When I got back to Slovenia she was waiting for me at the airport and unlike the post-funeral occasion she was the girl I knew.  Those five months had given everyone a chance to stand back and settle what needed to be settled.  It was now official.  She could see me whenever she wanted and her husband would do whatever he wanted too.  Eventually it would all be resolved.

I found this place to live and Tat said she could come see me often now!  Things were looking positive.  What actually happened of course is that her husband got to do what he wanted more, and Tat had less time to do anything.  We saw each other less and less, simply because life for her was now more difficult.  But our communication was sound and solid and we made plans.

Her father still didn't want to embrace the idea of us, but when Tat went home for a week she sat talking about me with her mum and aunt, while her father busied himself in the kitchen.  Apparently she made a joke about how I pronounce the composer Khachaturian and her father said "Okay, we get it, he's not a farmer!"
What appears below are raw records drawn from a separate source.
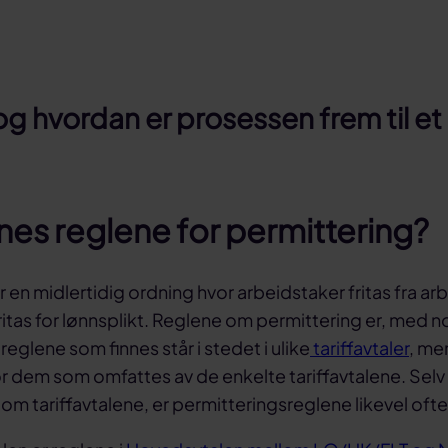
 og hvordan er prosessen frem til et
nes reglene for permittering?
r en midlertidig ordning hvor arbeidstaker fritas fra ar
ritas for lønnsplikt. Reglene om permittering er, med n
reglene som finnes står i stedet i ulike
tariffavtaler
, me
 dem som omfattes av de enkelte tariffavtalene. Selv
lom tariffavtalene, er permitteringsreglene likevel ofte 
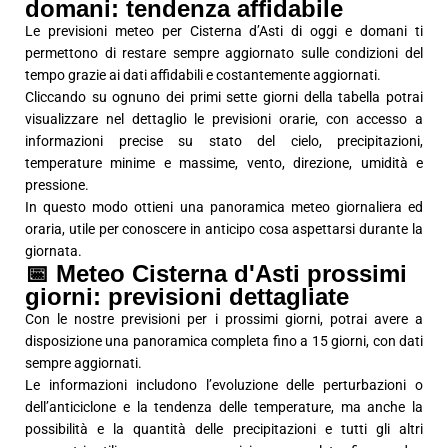
domani: tendenza affidabile
Le previsioni meteo per Cisterna d’Asti di oggi e domani ti
permettono di restare sempre aggiornato sulle condizioni del
tempo grazie ai dati affidabili e costantemente aggiornati.
Cliccando su ognuno dei primi sette giorni della tabella potrai
visualizzare nel dettaglio le previsioni orarie, con accesso a
informazioni precise su stato del cielo, precipitazioni,
temperature minime e massime, vento, direzione, umidità e
pressione.
In questo modo ottieni una panoramica meteo giornaliera ed
oraria, utile per conoscere in anticipo cosa aspettarsi durante la
giornata.
📅 Meteo Cisterna d'Asti prossimi
giorni: previsioni dettagliate
Con le nostre previsioni per i prossimi giorni, potrai avere a
disposizione una panoramica completa fino a 15 giorni, con dati
sempre aggiornati.
Le informazioni includono l’evoluzione delle perturbazioni o
dell’anticiclone e la tendenza delle temperature, ma anche la
possibilità e la quantità delle precipitazioni e tutti gli altri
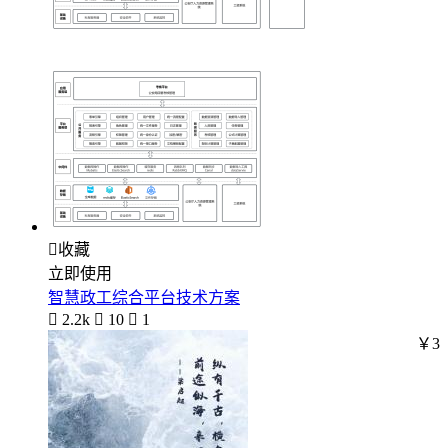

收藏
立即使用
智慧政工综合平台技术方案

2.2k

10

1
￥3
Her parents had invited the kids to stay with them for a month in the summer and so Tat returned to Slovenia and promptly came to stay with me.  We had a whole month together, which seemed to involve incredible amounts of mountaineering.  This is what I remember of that month.  We got on incredibly well and climbed an awful lot of mountains.

But the year was largely quiet.  We went on adventures when we could and we were in daily communication but Tat was eternally busy.  Perhaps the quantity was less, but the quality was more.

And then it was 2018, the year that her father came to stay with them and something happened at home that I don't quite understand but he said, at last..."I want to meet Peter."

A man who used to work for the KGB, was a staunch supporter of the status quo and had grown in my mind as someone who would be very difficult, had decided it was time to see who this Englishman was.  This was going to be not only interesting, but major.  Tat's demons had always been rooted in the needs and wants of those around her and her parents were not a trivial part of that. His request to meet me was a major development.

He had been staying by the sea for a week, so I went with her to collect him.  I was, I recall, a little nervous.